**DESCRIZIONE ESERCIZIO**
Nel testo sul commercio dell'avorio, quante firme sono già state consegnate al Primo ministro Shinawatra? Rispondi in una frase, per favore.

**TESTO FORNITO**
Come prossimo passo riformeremo la legislazione nazionale con l’obiettivo di porre fine al commercio dell’avorio e allinearci con le normative internazionali. Questo ci aiuterà a proteggere tutte le specie di elefanti, da quelli africani a quelli tailandesi selvatici o domestici.

La campagna mediatica per sollecitare la Thailandia a sospendere il commercio di avorio ha visto anche un testimonial di eccezione come Leonardo DiCaprio e a condurla anche il WWF.

Ma tra i paesi coinvolti nel commercio di avorio ci sono anche la Cina che vanta il più grande mercato mondiale,il Vietnam, la Nigeria e la Repubblica Democratica del Congo (DRC). Il Primo ministro Shinawatra assumendo l’impegno ha però anche chiesto che il resto del mondo faccia la sua parte.

Si tenga presente, ad esempio che l’Italia è uno dei più importati mercati mondiali per l’acquisto di legno tropicale e pelli di rettile che se non direttamente implicati con l’avorio fanno parte comunque di quel mercato illegale alimentato dal bracconaggio non di meno dei denti degli elefanti.

Resta ancora attiva la petizione da firmare on line e lanciata dal WWF in 156 paesi, per portare entro il 14 marzo altre firme al Primo ministro Shinawatra a cui sono già state consegnate 500 mila.

Voci salvate
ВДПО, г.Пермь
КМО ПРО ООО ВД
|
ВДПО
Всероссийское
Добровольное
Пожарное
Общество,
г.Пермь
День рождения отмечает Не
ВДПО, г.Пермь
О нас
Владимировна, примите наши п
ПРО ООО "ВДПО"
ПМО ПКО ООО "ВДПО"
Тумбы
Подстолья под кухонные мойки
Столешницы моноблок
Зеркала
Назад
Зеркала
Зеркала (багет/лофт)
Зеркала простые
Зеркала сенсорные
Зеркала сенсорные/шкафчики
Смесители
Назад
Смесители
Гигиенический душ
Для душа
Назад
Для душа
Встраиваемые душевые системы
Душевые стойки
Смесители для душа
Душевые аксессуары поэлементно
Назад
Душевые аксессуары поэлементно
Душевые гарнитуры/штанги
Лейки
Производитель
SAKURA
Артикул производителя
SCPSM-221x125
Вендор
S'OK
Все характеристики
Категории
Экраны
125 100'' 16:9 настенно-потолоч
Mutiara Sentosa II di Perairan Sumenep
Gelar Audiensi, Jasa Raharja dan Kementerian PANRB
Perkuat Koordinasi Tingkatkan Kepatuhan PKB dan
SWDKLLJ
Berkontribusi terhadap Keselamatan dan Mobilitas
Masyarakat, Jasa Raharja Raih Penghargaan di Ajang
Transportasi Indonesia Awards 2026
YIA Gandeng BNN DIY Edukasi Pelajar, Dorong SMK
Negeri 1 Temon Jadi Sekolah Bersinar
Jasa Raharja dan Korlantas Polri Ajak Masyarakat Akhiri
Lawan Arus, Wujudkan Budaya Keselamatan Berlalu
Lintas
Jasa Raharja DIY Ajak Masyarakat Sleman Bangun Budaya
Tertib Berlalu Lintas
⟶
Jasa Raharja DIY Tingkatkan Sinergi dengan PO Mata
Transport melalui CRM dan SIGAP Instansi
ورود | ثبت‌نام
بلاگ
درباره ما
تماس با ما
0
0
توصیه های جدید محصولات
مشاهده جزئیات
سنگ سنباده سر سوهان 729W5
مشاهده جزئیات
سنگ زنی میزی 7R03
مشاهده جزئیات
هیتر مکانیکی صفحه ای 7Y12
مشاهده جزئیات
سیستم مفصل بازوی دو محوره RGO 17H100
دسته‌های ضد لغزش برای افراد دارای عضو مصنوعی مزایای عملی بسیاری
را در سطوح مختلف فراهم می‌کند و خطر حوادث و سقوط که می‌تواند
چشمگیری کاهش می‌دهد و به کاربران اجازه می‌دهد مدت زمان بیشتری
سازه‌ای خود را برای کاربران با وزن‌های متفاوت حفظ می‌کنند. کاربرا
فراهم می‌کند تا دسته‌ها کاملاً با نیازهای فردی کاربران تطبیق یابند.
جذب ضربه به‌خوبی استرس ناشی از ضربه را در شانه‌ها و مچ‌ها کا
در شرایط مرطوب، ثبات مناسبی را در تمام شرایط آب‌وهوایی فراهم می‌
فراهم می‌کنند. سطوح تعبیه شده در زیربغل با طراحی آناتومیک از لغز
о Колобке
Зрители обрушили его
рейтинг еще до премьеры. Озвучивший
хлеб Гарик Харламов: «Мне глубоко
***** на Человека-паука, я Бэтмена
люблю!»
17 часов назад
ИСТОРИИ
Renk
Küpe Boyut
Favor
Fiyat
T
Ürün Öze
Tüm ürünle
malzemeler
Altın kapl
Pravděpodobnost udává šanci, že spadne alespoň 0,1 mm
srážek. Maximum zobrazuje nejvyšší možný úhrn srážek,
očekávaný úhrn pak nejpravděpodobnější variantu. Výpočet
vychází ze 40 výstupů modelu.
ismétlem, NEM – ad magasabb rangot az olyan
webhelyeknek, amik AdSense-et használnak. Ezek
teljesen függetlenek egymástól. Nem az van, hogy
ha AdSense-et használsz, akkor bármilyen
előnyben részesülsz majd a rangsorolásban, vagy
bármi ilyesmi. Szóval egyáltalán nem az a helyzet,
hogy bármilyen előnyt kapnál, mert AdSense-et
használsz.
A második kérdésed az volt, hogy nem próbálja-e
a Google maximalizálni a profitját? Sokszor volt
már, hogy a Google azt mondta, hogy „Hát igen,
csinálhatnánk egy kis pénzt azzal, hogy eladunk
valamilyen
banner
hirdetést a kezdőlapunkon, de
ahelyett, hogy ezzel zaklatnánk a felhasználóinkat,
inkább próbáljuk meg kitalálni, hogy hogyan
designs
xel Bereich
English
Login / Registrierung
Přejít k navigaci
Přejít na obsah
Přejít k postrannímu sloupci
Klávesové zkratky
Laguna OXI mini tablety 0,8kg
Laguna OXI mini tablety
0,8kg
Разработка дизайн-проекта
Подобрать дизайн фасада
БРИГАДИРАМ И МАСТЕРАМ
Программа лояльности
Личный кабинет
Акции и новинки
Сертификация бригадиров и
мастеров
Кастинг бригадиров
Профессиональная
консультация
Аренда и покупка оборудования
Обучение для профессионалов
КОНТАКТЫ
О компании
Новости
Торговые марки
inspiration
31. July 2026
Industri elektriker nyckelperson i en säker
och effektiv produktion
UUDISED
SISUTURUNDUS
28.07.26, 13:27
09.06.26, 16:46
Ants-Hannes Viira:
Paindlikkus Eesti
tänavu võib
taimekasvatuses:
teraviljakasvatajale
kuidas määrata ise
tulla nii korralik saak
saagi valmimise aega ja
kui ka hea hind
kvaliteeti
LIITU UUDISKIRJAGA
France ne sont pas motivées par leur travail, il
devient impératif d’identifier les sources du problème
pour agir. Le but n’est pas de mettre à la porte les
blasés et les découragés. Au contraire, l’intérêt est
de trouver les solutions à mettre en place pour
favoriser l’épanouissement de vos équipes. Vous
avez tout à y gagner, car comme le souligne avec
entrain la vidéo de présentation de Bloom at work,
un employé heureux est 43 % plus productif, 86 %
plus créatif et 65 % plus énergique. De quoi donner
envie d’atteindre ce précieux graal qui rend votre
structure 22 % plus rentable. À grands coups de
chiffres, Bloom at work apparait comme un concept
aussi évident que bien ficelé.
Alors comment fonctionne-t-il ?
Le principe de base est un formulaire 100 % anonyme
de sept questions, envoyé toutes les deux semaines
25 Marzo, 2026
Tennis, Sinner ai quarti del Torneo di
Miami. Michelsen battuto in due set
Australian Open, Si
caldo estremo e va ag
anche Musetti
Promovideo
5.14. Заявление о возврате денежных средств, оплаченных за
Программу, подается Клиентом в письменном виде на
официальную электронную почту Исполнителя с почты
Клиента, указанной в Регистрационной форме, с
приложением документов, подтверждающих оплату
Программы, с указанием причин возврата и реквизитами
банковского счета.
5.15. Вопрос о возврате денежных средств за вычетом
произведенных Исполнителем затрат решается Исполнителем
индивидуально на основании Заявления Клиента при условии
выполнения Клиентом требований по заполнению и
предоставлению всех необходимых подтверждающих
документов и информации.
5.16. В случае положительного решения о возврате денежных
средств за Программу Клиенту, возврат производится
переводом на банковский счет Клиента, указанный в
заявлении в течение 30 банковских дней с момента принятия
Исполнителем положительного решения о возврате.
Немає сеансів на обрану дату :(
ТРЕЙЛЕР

**RISULTATO**
Al Primo ministro Shinawatra sono già state consegnate 500 mila firme.